For an infant, thumb-sucking comes as a totally natural reflex. This sucking reflex is an instinct linked to breast-feeding. For one thing, their little thumbs seem to instinctually find a way into their mouths. Thumb-sucking soothes a baby and may even help an infant more easily drift off to sleep. Babies most often suck when they feel hungry or sleepy.

Despite how natural it is, parents sometimes worry that thumb-sucking is a bad habit. But thumb-sucking is harmless - at least until a child begins growing in his or her permanent teeth around the age of 4 or 5. At that point, vigorous thumb-sucking can cause negative changes to a child's palate and to the alignment of their emerging teeth.

Fortunately, most children outgrow the habit before they reach school-age, and once they do, peer pressure exerts its influence on those who still suck their thumbs.

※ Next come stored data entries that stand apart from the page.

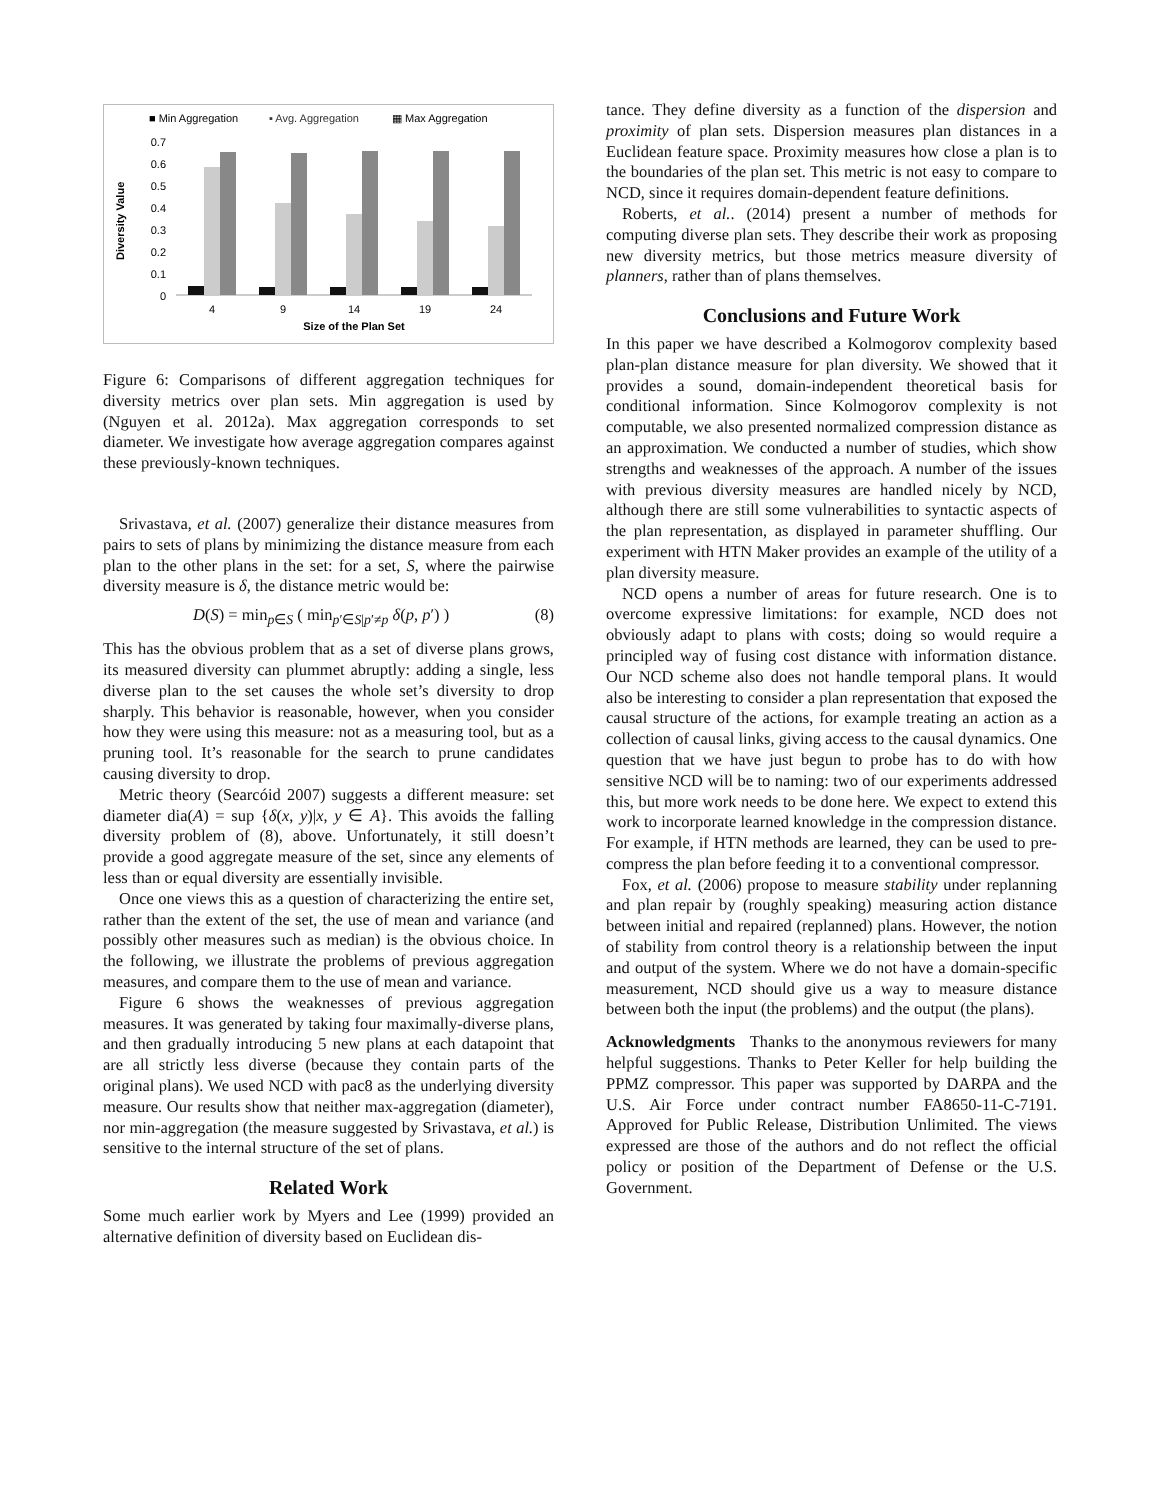■ Min Aggregation
▪ Avg. Aggregation
▦ Max Aggregation
0.7
0.6
0.5
0.4
0.3
0.2
0.1
0
Diversity Value
4
9
14
19
24
Size of the Plan Set
Figure 6: Comparisons of different aggregation techniques for diversity metrics over plan sets. Min aggregation is used by (Nguyen et al. 2012a). Max aggregation corresponds to set diameter. We investigate how average aggregation compares against these previously-known techniques.
Srivastava, et al. (2007) generalize their distance measures from pairs to sets of plans by minimizing the distance measure from each plan to the other plans in the set: for a set, S, where the pairwise diversity measure is δ, the distance metric would be:
D(S) = min<sub>p∈S</sub> ( min<sub>p′∈S|p′≠p</sub> δ(p, p′) ) (8)
This has the obvious problem that as a set of diverse plans grows, its measured diversity can plummet abruptly: adding a single, less diverse plan to the set causes the whole set’s diversity to drop sharply. This behavior is reasonable, however, when you consider how they were using this measure: not as a measuring tool, but as a pruning tool. It’s reasonable for the search to prune candidates causing diversity to drop.
Metric theory (Searcóid 2007) suggests a different measure: set diameter dia(A) = sup {δ(x, y)|x, y ∈ A}. This avoids the falling diversity problem of (8), above. Unfortunately, it still doesn’t provide a good aggregate measure of the set, since any elements of less than or equal diversity are essentially invisible.
Once one views this as a question of characterizing the entire set, rather than the extent of the set, the use of mean and variance (and possibly other measures such as median) is the obvious choice. In the following, we illustrate the problems of previous aggregation measures, and compare them to the use of mean and variance.
Figure 6 shows the weaknesses of previous aggregation measures. It was generated by taking four maximally-diverse plans, and then gradually introducing 5 new plans at each datapoint that are all strictly less diverse (because they contain parts of the original plans). We used NCD with pac8 as the underlying diversity measure. Our results show that neither max-aggregation (diameter), nor min-aggregation (the measure suggested by Srivastava, et al.) is sensitive to the internal structure of the set of plans.
Related Work
Some much earlier work by Myers and Lee (1999) provided an alternative definition of diversity based on Euclidean dis-
tance. They define diversity as a function of the dispersion and proximity of plan sets. Dispersion measures plan distances in a Euclidean feature space. Proximity measures how close a plan is to the boundaries of the plan set. This metric is not easy to compare to NCD, since it requires domain-dependent feature definitions.
Roberts, et al.. (2014) present a number of methods for computing diverse plan sets. They describe their work as proposing new diversity metrics, but those metrics measure diversity of planners, rather than of plans themselves.
Conclusions and Future Work
In this paper we have described a Kolmogorov complexity based plan-plan distance measure for plan diversity. We showed that it provides a sound, domain-independent theoretical basis for conditional information. Since Kolmogorov complexity is not computable, we also presented normalized compression distance as an approximation. We conducted a number of studies, which show strengths and weaknesses of the approach. A number of the issues with previous diversity measures are handled nicely by NCD, although there are still some vulnerabilities to syntactic aspects of the plan representation, as displayed in parameter shuffling. Our experiment with HTN Maker provides an example of the utility of a plan diversity measure.
NCD opens a number of areas for future research. One is to overcome expressive limitations: for example, NCD does not obviously adapt to plans with costs; doing so would require a principled way of fusing cost distance with information distance. Our NCD scheme also does not handle temporal plans. It would also be interesting to consider a plan representation that exposed the causal structure of the actions, for example treating an action as a collection of causal links, giving access to the causal dynamics. One question that we have just begun to probe has to do with how sensitive NCD will be to naming: two of our experiments addressed this, but more work needs to be done here. We expect to extend this work to incorporate learned knowledge in the compression distance. For example, if HTN methods are learned, they can be used to pre-compress the plan before feeding it to a conventional compressor.
Fox, et al. (2006) propose to measure stability under replanning and plan repair by (roughly speaking) measuring action distance between initial and repaired (replanned) plans. However, the notion of stability from control theory is a relationship between the input and output of the system. Where we do not have a domain-specific measurement, NCD should give us a way to measure distance between both the input (the problems) and the output (the plans).
Acknowledgments Thanks to the anonymous reviewers for many helpful suggestions. Thanks to Peter Keller for help building the PPMZ compressor. This paper was supported by DARPA and the U.S. Air Force under contract number FA8650-11-C-7191. Approved for Public Release, Distribution Unlimited. The views expressed are those of the authors and do not reflect the official policy or position of the Department of Defense or the U.S. Government.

To help your child quit their thumb-sucking habit:

  • Consult your dentist. Pediatric dentists know how to speak to a child about the effects of thumb-sucking in ways that children understand.
  • Get to the source of the sucking. An older child who thumb-sucks likely has a reason. If a child continues thumb-sucking, this may be a sign that the child feels bored, anxious, or depressed. Work on dealing with the potential underlying causes to help with the transition from sucking to stopping.
  • Make the thumb less suck-worthy. Your dentist or pediatrician may be able to recommend a bitter-tasting medicine or substance that can be safely used to coat your child's thumbs. Other options include placing a bandage on the thumbs or having your child sleep with socks on their hands to keep from falling back on the habit as they sleep.
  • Give kids a thumbs-up for progress. Praise a child who finds the inner resources to tackle a soothing, pleasurable habit. You could use a star chart or some sort of agreed-upon reward. Positive words of encouragement may be enough!